8.46 It could be difficult to adequately alert the potentially affected parties (or their advisors) of the issue, particularly as negotiating a large insurance settlement will be an unlikely or rare event for most GST-registered persons.

Application date

8.47 Any law change would apply prospectively from a future date after the date the relevant legislation was enacted (which could be in 2021).

8.48 We invite submissions on how much lead time submitters consider could be necessary (for example, following enactment of any new legislation) for the affected parties to prepare their systems in order to comply with the potential legislative options discussed above.
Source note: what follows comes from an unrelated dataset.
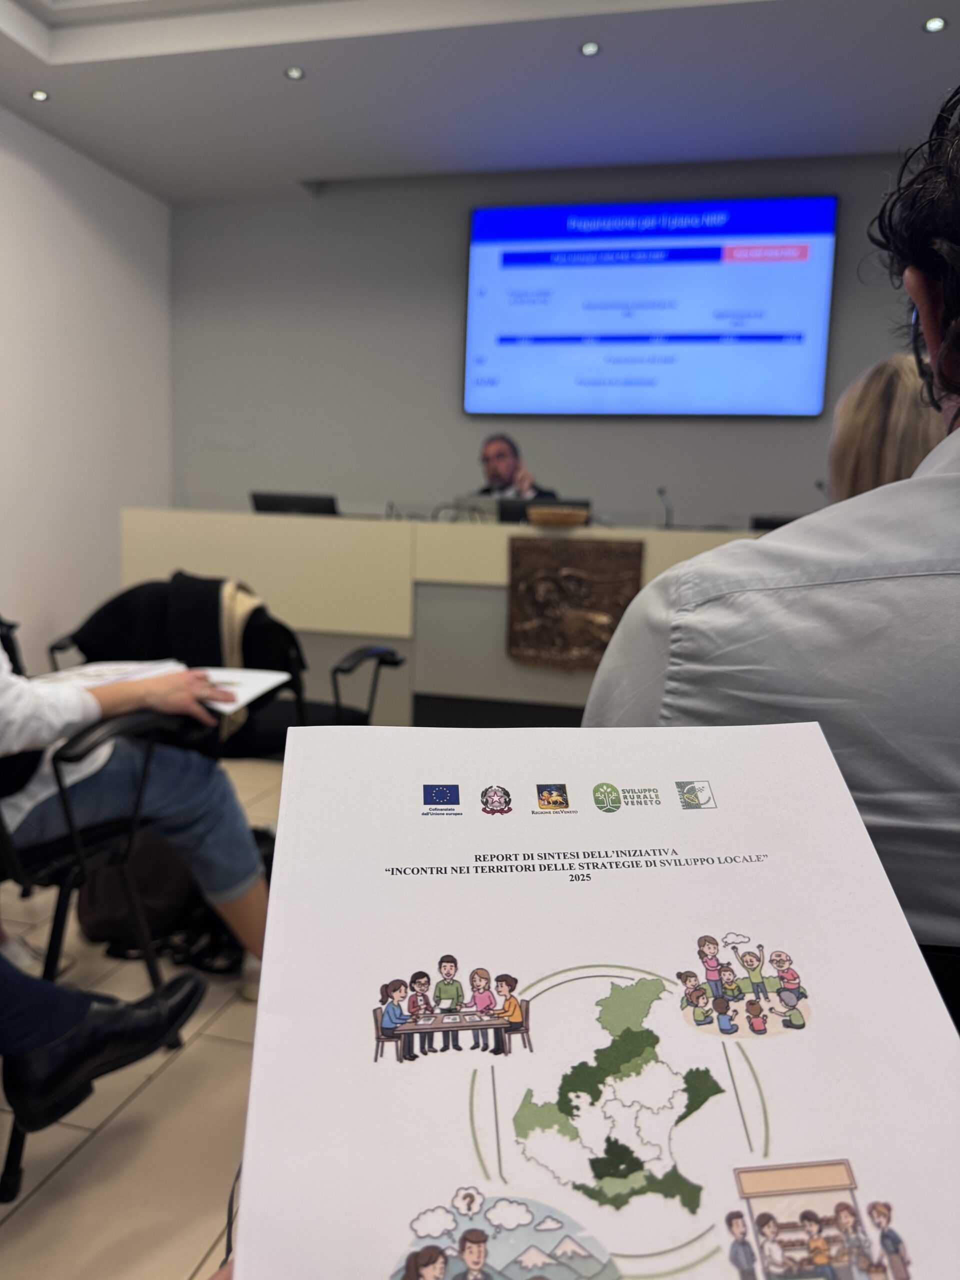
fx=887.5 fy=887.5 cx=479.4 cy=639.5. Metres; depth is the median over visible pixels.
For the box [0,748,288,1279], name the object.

8.49 We also invite submissions on potential compliance costs and systems impacts of the policy options described above and if there are ways to design the proposed rules to mitigate some of these impacts.

Questions for submitters

  • When a damaged third-party receives an insurance or compensation payment is it difficult for them to determine whether or not the payment comes from an insurer?
  • In what situations does the problem occur and what information is available to assess the potential scale of the problem?
  • What are the costs, benefits and practical issues associated with the policy options? How much lead time would insurers or other affected parties need to implement these options?